As drivers slim down to fit the new, lean LED luminaires, LuxBox announces an emergency lighting module to suit.
Light fixture design has always followed the demands of an intended light source. Regardless of what the fixture looks like, it will always have been designed for a particular kind of light source. For a time, though, it looked as if LED companies had either no confidence in what the LED was capable of, or had simply surrendered to history by making new light sources in all the old lamp shapes.
Happily, we’re seeing that situation change, and a ‘classic’ LED form factor seems to be appearing. It’s flat and shallow – and now it’s time for the electronics that service the luminaires to step up to the crease.
The first ranges of ‘ultra-flat’ drivers are already making their way to market, designed with very small cross-sections to fit into this new generation of LED luminaire. And now it’s time for the emergency lighting sector to come to the party. LuxBox is announcing a new range of emergency modules to work alongside the new drivers.
The new UltraSlim from LuxBox is designed specifically to fit into slimline LED luminaires. Having a depth of only 11mm, it sits comfortably with the new ultra-flat drivers. As would be expected with LuxBox, the new modules have been designed out of the many years of expertise within the company. Wherever possible, components have already been tried and tested in LED driver circuits, particularly exploiting the knowledge that’s been gained in the production of LED retrofit tubes, where similar physical conditions pertain.

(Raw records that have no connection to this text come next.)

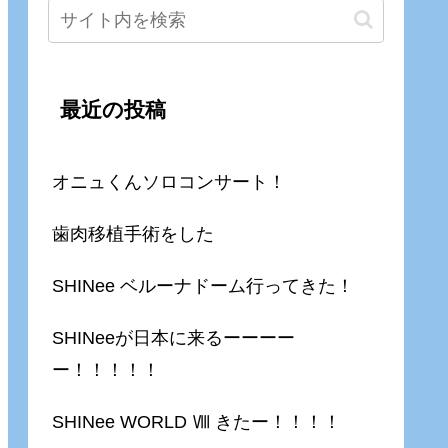
最近の投稿
オニュくんソロコンサート！
歯肉移植手術をした
SHINee ベルーナドーム行ってきた！
SHINeeが日本に来るーーーー
ー！！！！！
SHINee WORLD Ⅷ きたー！！！！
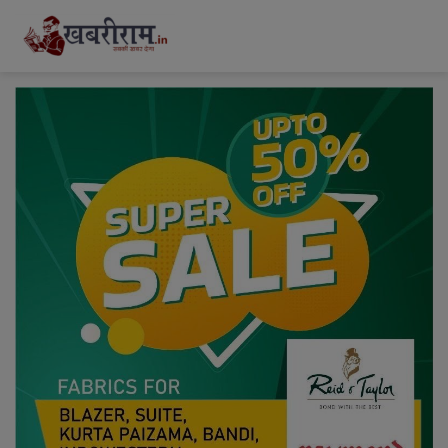
modal-check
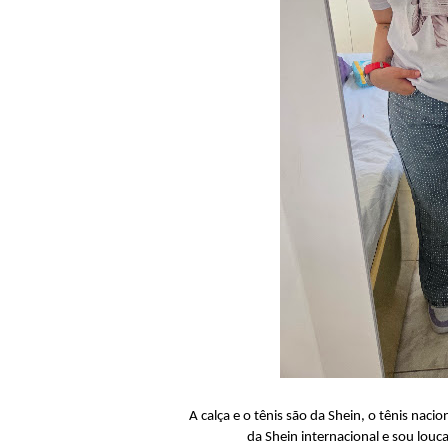
A calça e o tênis são da Shein, o tênis naci
da Shein internacional e sou louca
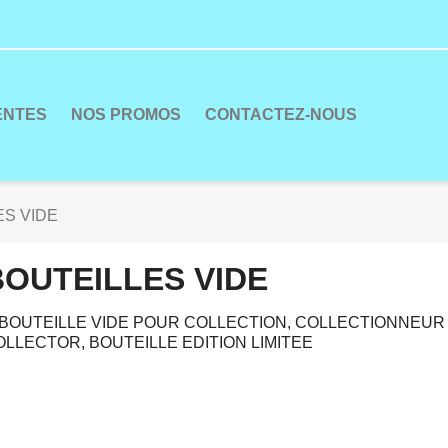
ENTES
NOS PROMOS
CONTACTEZ-NOUS
ES VIDE
BOUTEILLES VIDE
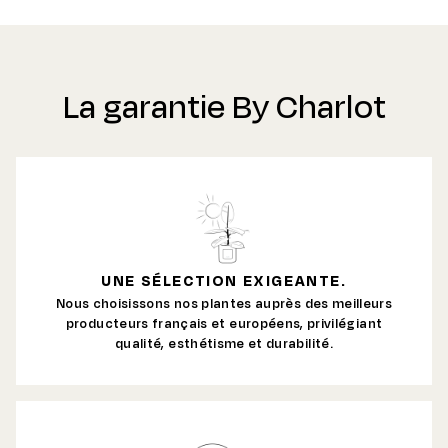
La garantie By Charlot
UNE SÉLECTION EXIGEANTE.
Nous choisissons nos plantes auprès des meilleurs
producteurs français et européens, privilégiant
qualité, esthétisme et durabilité.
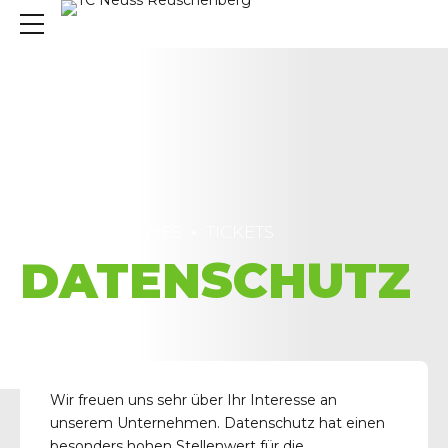
HOME
MATCHES
TICKETS
DATENSCHUTZ
Wir freuen uns sehr über Ihr Interesse an
unserem Unternehmen. Datenschutz hat einen
besonders hohen Stellenwert für die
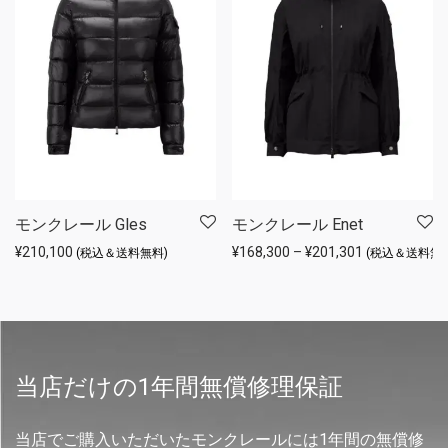
モンクレール Gles
モンクレール Enet
価格帯: ¥168,3
¥
210,100
¥
168,300
–
¥
201,301
(税込＆送料無料)
(税込＆送料無料
当店だけの1年間無償修理保証
当店でご購入いただいたモンクレールには1年間の無償修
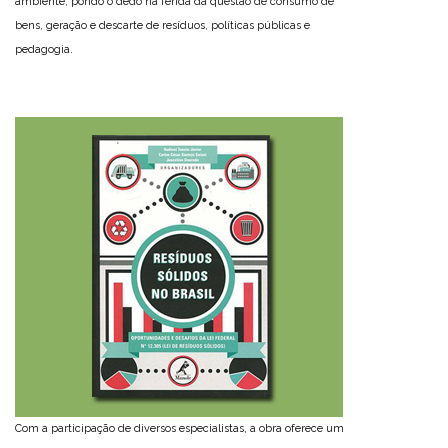
ambiente, pondo o dedo na ferida da questão de consumo de
bens, geração e descarte de resíduos, políticas públicas e
pedagogia.
Com a participação de diversos especialistas, a obra oferece um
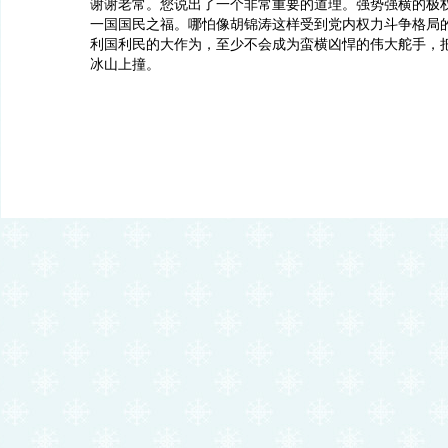
谢谢老常。您说出了一个非常重要的道理。强势强横的极
一国国民之福。哪怕像胡锦涛这样受到党内权力斗争格局
利国利民的大作为，至少不会成为蛮横凶悍的伟大舵手，
冰山上撞。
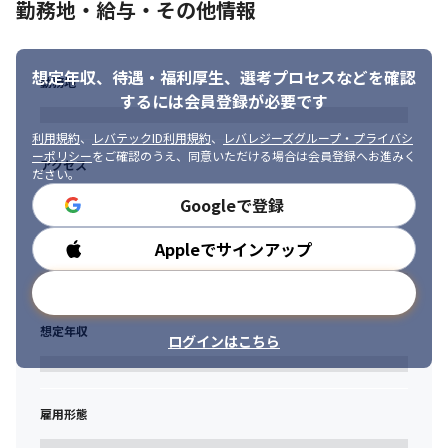
・ご入社後早くて1年後、平均して3年で主任に昇格することがで
勤務地・給与・その他情報
きます。 

主任に昇格すると裁量も増え、年収も450万円以上になります。頑
張り次第で評価される環境です。
想定年収、待遇・福利厚生、
選考プロセスなどを確認
勤務地
するには会員登録が必要です
【インセンティブ】

営業成績上位者：年間100万～150万程度の支給想定

利用規約
、
レバテックID利用規約
、
レバレジーズグループ・プライバシ
※成績により上記支給額を上回るケース、下回るケースあり
ーポリシー
をご確認のうえ、同意いただける場合は会員登録へお進みく
アクセス
ださい。
【キャリアイメージ】

Googleで登録
・短期（～1年）：営業スキル・業界知識の習得、独り立ち

・中期（～3年）：主任昇格・年収500万超、顧客折衝力の向上

・長期（5年～）：マネージャー職、組織マネジメントや戦略立案
Appleでサインアップ
勤務時間
へ 
メールアドレスで登録
【評価制度】

営業KPI(ポイント化)による評価制度

想定年収
ログインはこちら
契約受注件数/離職/顧客訪問数/顧客面談設定数などアクションや
結果に伴った定量評価、

クォーター単位でコミットメントによる定性評価の2軸で昇給昇格
の評価を実施
雇用形態
◆所属部署の年齢・性別構成◆
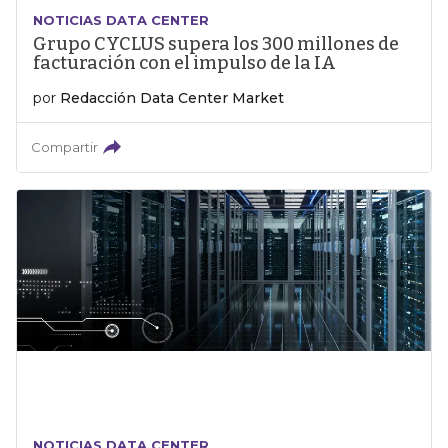
NOTICIAS DATA CENTER
Grupo CYCLUS supera los 300 millones de
facturación con el impulso de la IA
por
Redacción Data Center Market
Compartir
NOTICIAS DATA CENTER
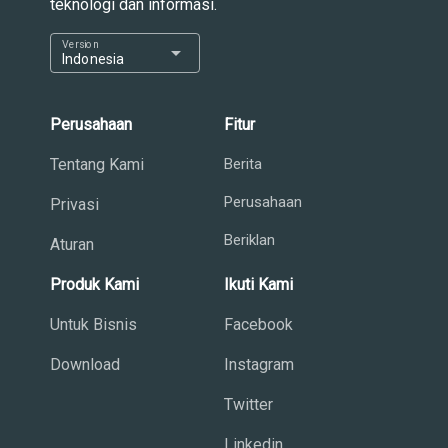
teknologi dan informasi.
Version
arrow_drop_down
Indonesia
Perusahaan
Fitur
Tentang Kami
Berita
Perusahaan
Privasi
Beriklan
Aturan
Produk Kami
Ikuti Kami
Untuk Bisnis
Facebook
Download
Instagram
Twitter
Linkedin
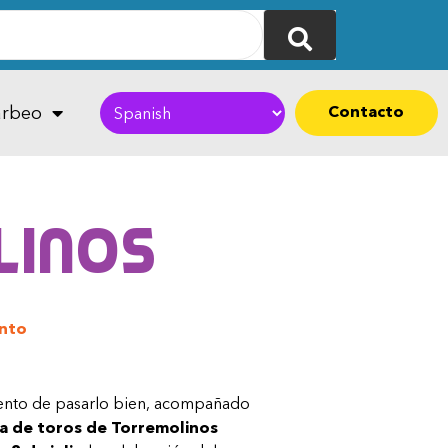
Contacto
rbeo
linos
nto
mento de pasarlo bien, acompañado
a de toros de Torremolinos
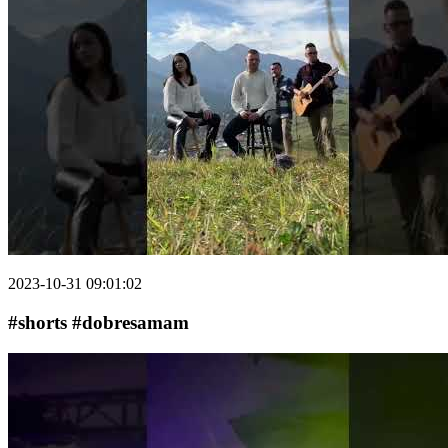
2023-10-31 09:01:02
#shorts #dobresamam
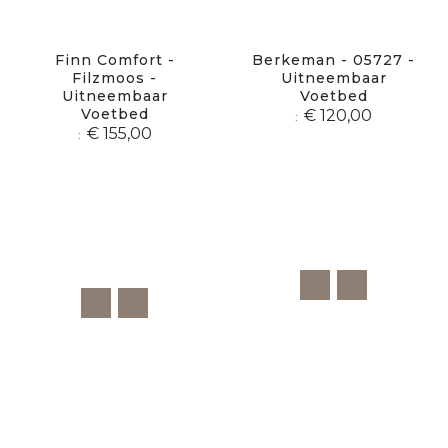
Finn Comfort -
Berkeman - 05727 -
Filzmoos -
Uitneembaar
Uitneembaar
Voetbed
Voetbed
€ 120,00
€ 155,00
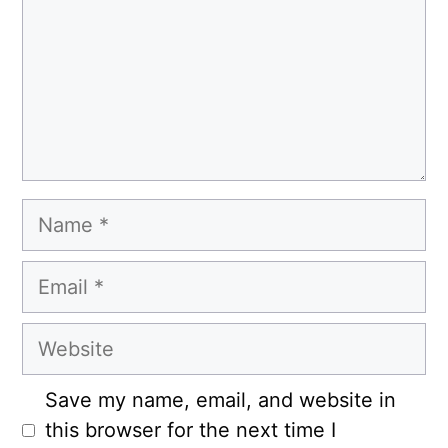
Name
Email
Website
Save my name, email, and website in
this browser for the next time I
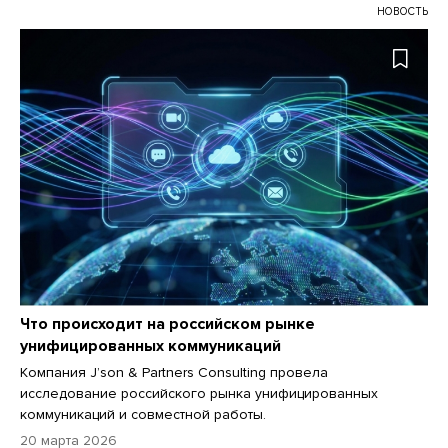
НОВОСТЬ
Что происходит на российском рынке
унифицированных коммуникаций
Компания J’son & Partners Consulting провела
исследование российского рынка унифицированных
коммуникаций и совместной работы.
20 марта 2026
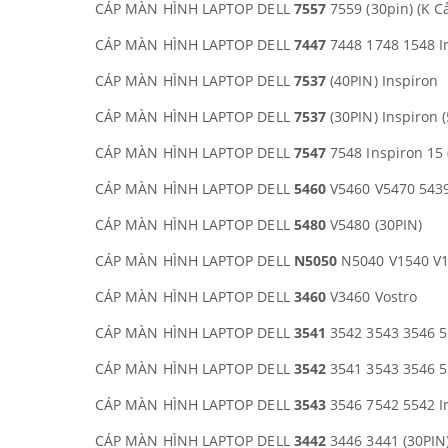
CÁP MÀN HÌNH LAPTOP DELL
7557
7559 (30pin) (K C
CÁP MÀN HÌNH LAPTOP DELL
7447
7448 1748 1548 I
CÁP MÀN HÌNH LAPTOP DELL
7537
(40PIN) Inspiron
CÁP MÀN HÌNH LAPTOP DELL
7537
(30PIN) Inspiron (
CÁP MÀN HÌNH LAPTOP DELL
7547
7548 Inspiron 15 
CÁP MÀN HÌNH LAPTOP DELL
5460
V5460 V5470 5439
CÁP MÀN HÌNH LAPTOP DELL
5480
V5480 (30PIN)
CÁP MÀN HÌNH LAPTOP DELL
N5050
N5040 V1540 V
CÁP MÀN HÌNH LAPTOP DELL
3460
V3460 Vostro
CÁP MÀN HÌNH LAPTOP DELL
3541
3542 3543 3546 55
CÁP MÀN HÌNH LAPTOP DELL
3542
3541 3543 3546 55
CÁP MÀN HÌNH LAPTOP DELL
3543
3546 7542 5542 In
CÁP MÀN HÌNH LAPTOP DELL
3442
3446 3441 (30PIN)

And, where necessary, components specific to emergency lighting circuits (transformers and inductors) have been designed to fit into the available volumes of the new module – no mean feat in itself.
LuxBox has not shied away from a bit of controversy. The issues that have beset lithium batteries may have been overcome – the latest LiFePO4 (lithium iron phosphate) technology is already available in LuxBox’s other new emergency ranges. But, for the time being at least, LuxBox is sticking with conventional NiCd batteries (AAA cells) for this application.
This is a case of the module manufacturer being ahead of the battery developer. Once the LiFePO4 battery manufacturers catch up and can provide cells with sufficient capacity to ensure constant output over the required duration, there may well be a change – but until then, it’s sensible to stay with the reliable technology.